As of July 24, approximately half of the targeted number of patients have been enrolled into the DESTINY PWS clinical study, and more than 90 percent of those patients have either successfully completed or continue to be treated on study. Over 90 percent of subjects who have completed the study have elected to continue in C602, the nine-month, open-label safety extension study. More than 95 percent of the patients who have been enrolled into C602 continue to be treated in the study. Enrollment of patients is spread across approximately 20 sites in the United States and Europe. No serious unexpected adverse events related to DCCR have been reported in these studies.
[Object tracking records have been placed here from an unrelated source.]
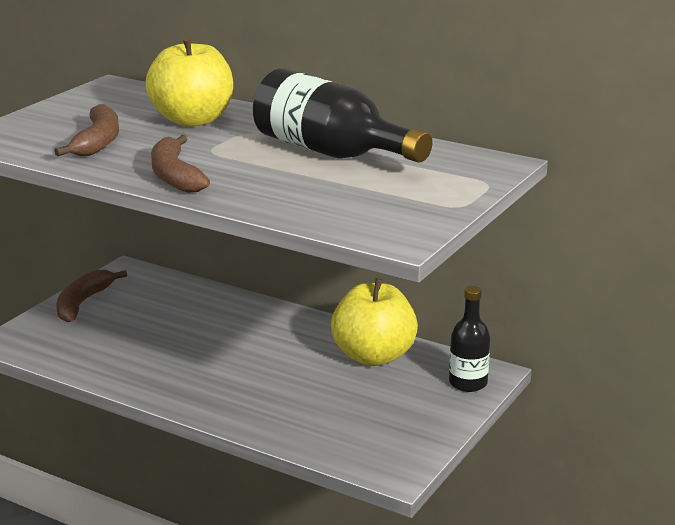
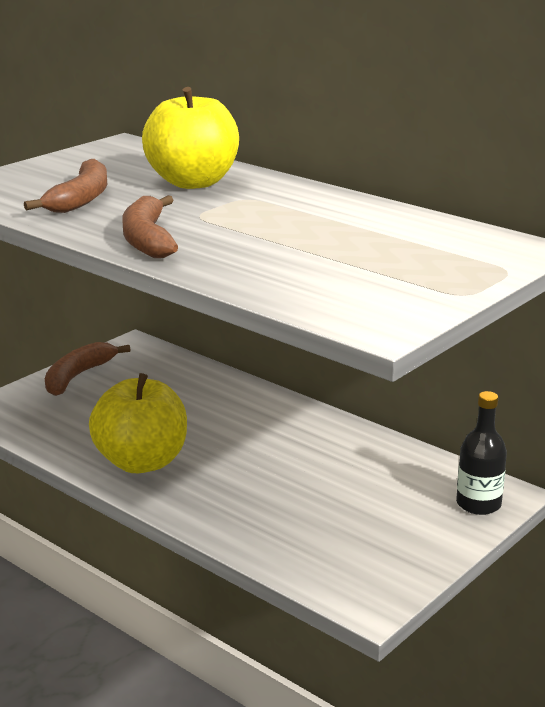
camera: 10 degrees right, 0 degrees up
(331, 152) = (334, 225): black bottle -> none
(373, 356) = (376, 462): yellow apple -> yellow apple (141, 462)

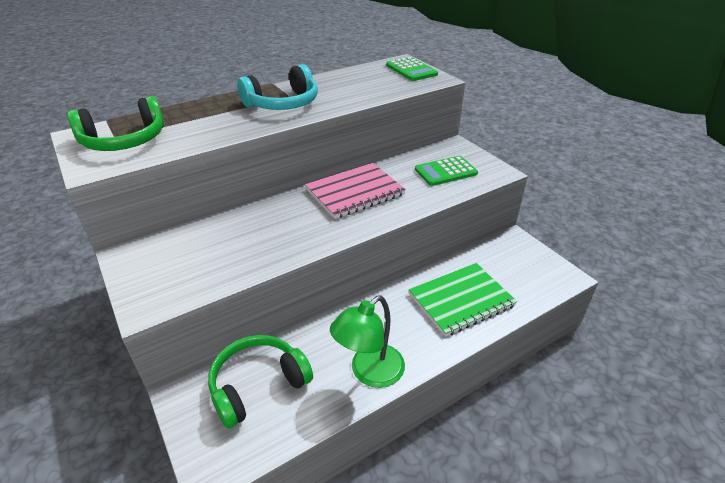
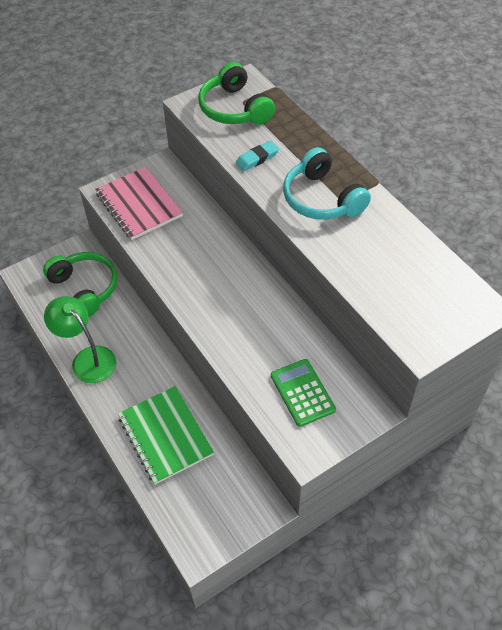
camera: 90 degrees right, 15 degrees up
(214, 130) = (257, 158): none -> turquoise eraser
(355, 192) = (254, 305): pink notebook -> pink notebook (139, 205)
(411, 70) = (449, 316): green calculator -> none

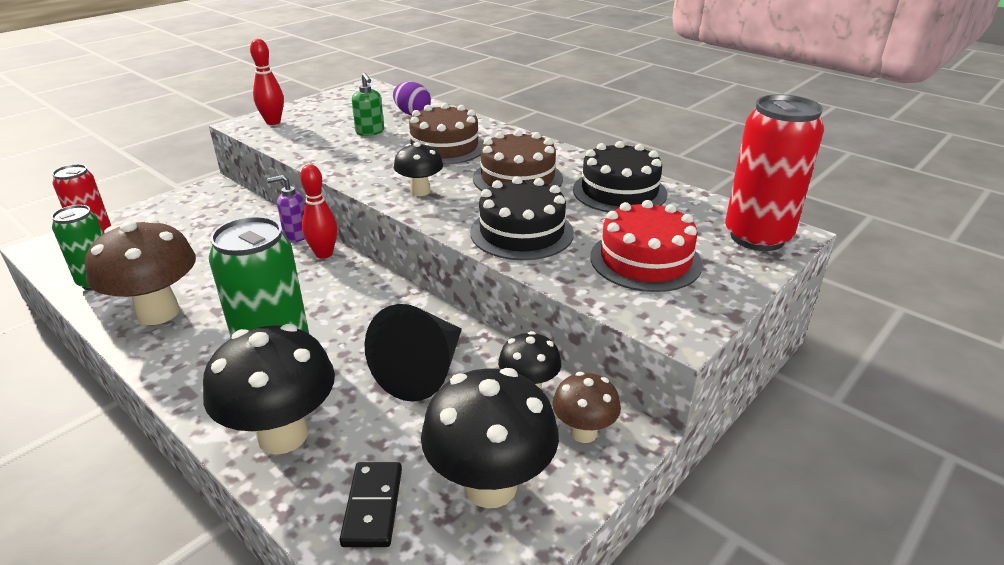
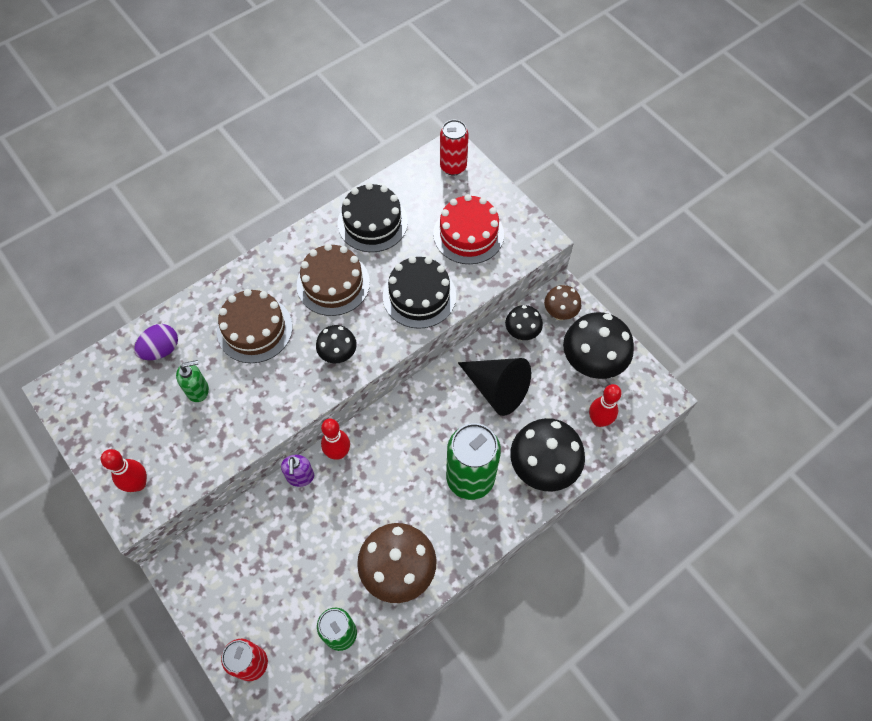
camera: 80 degrees left, 30 degrees up
(372, 506) = (599, 420): black domino -> red bowling pin
(757, 237) = (453, 167): red can -> red can, size x0.63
Based on the interest of the clinical investigators and families, Soleno will continue to make DCCR available to patients enrolled in the current program. The duration of C602 has been increased from nine to 12 months, and Soleno is in the process of initiating another open-label study for patients who complete the C602 study.

“We are encouraged by the continued interest of families and investigators in keeping patients on DCCR,” said Dr. Anish Bhatnagar, CEO of Soleno. “Our enrollment has been impacted by the number of PWS trials currently ongoing in the U.S. and Europe, but with current strong recruitment trends, we expect to conclude enrollment around the end of the year. We currently anticipate the availability of top-line data from DESTINY PWS in the first half of 2020, vs. our prior expectation of late this year.”

In addition, Soleno has entered into a collaboration with Casimir Inc., a rare disease research organization that designs outcome measures that capture the real-world impact of treatment interventions on patient quality-of-life. Casimir will collaborate with Soleno in the development of DCCR for patients with PWS.